▶ _Tekst źródłowy_:
____

Pytania stworzone przez myślenie

filozofia, psychologia i nauka w kontekście buddyzmu
Awatar użytkownika
amogh
Posty: 3535
Rejestracja: pt mar 21, 2008 20:16
Płeć: mężczyzna
Tradycja: hołd nie-nazwanemu
Lokalizacja: piwnica Auerbacha

Pytania stworzone przez myślenie

Nieprzeczytany post autor: amogh »

Rozmowa wydzielona z wątku ''Filozoficzne zagadnienie z zakresu kosmologii buddyjskiej''
|booker, 5.12.2009, @16:26|
[/i]


chaon pisze:a nie rady w stylu "przestań o tym myśleć".
Jeżeli Twoje pytania zostały stworzone przez myślenie to odpowiadając na nie nie pozostaje nic innego jak odpuścić sobie myślenie ;) Dla mnie zawsze w tego typu wątpliwościach odpowiedzią jest kolejne pytanie - Co istnieje i co jest istotą tego, co istnieje? Jeżeli istnieje coś czego nie znam, to nie jest to domeną moich wewnętrznych rozterek. Jeżeli nie wiem tego czego nie wiem, to również nie mogę się tym przejmować. Mogę natomiast chcieć dowiedzieć się tego czego nie wiem, jakkolwiek nie wiem czy to czego nie wiem jest tym samym, co wiedząc inni twierdzą, że wiedzą. Wiem tylko, że jak się dowiem to nie znajdę tej różnicy pomiędzy wiem, a nie wiem, no bo jak?
Awatar użytkownika
chaon
Posty: 799
Rejestracja: czw wrz 06, 2007 00:36
Płeć: mężczyzna
Tradycja: Soto Zen
Lokalizacja: Szczecin

Re: Filozoficzne zagadnienie z zakresu kosmologii buddyjskiej

Nieprzeczytany post autor: chaon »

____

▶ _Materiał_:
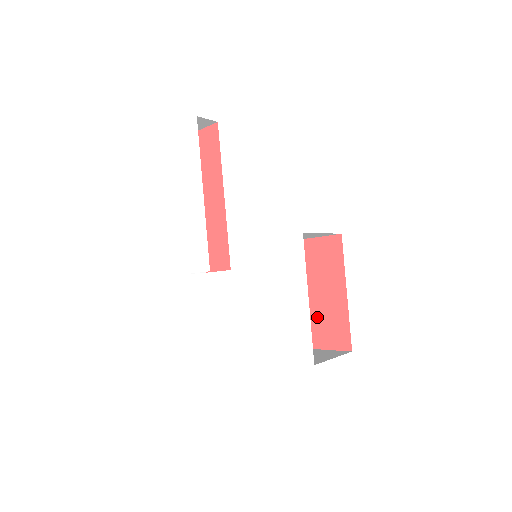
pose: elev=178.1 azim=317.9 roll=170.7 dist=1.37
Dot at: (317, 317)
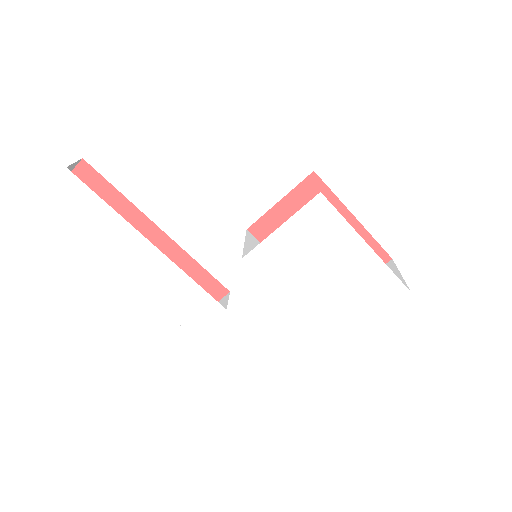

____

▶ _Ćwiczenia_:
1/ Przepisz słowo w słowo fragment tekstu źródłowego między „chaon pisze:a nie” a „wiem, no bo jak?”, włącznie z tymi słowami.
2/ Odpowiedz na podstawie tekstu źródłowego na poniższe pytania.
(a) Jaką tradycję podaje w swoim profilu użytkownik amogh?
(b) Jaką lokalizację podaje w swoim profilu użytkownik chaon?
(c) Z którego wątku wydzielono rozmowę?
Korzystaj wyłącznie z tekstu źródłowego.

▶ _Odpowiedzi do ćwiczeń_:
1/
chaon pisze:a nie rady w stylu "przestań o tym myśleć".
Jeżeli Twoje pytania zostały stworzone przez myślenie to odpowiadając na nie nie pozostaje nic innego jak odpuścić sobie myślenie ;) Dla mnie zawsze w tego typu wątpliwościach odpowiedzią jest kolejne pytanie - Co istnieje i co jest istotą tego, co istnieje? Jeżeli istnieje coś czego nie znam, to nie jest to domeną moich wewnętrznych rozterek. Jeżeli nie wiem tego czego nie wiem, to również nie mogę się tym przejmować. Mogę natomiast chcieć dowiedzieć się tego czego nie wiem, jakkolwiek nie wiem czy to czego nie wiem jest tym samym, co wiedząc inni twierdzą, że wiedzą. Wiem tylko, że jak się dowiem to nie znajdę tej różnicy pomiędzy wiem, a nie wiem, no bo jak?

2/
(a) Hołd nie-nazwanemu.
(b) Szczecin.
(c) Z wątku „Filozoficzne zagadnienie z zakresu kosmologii buddyjskiej”.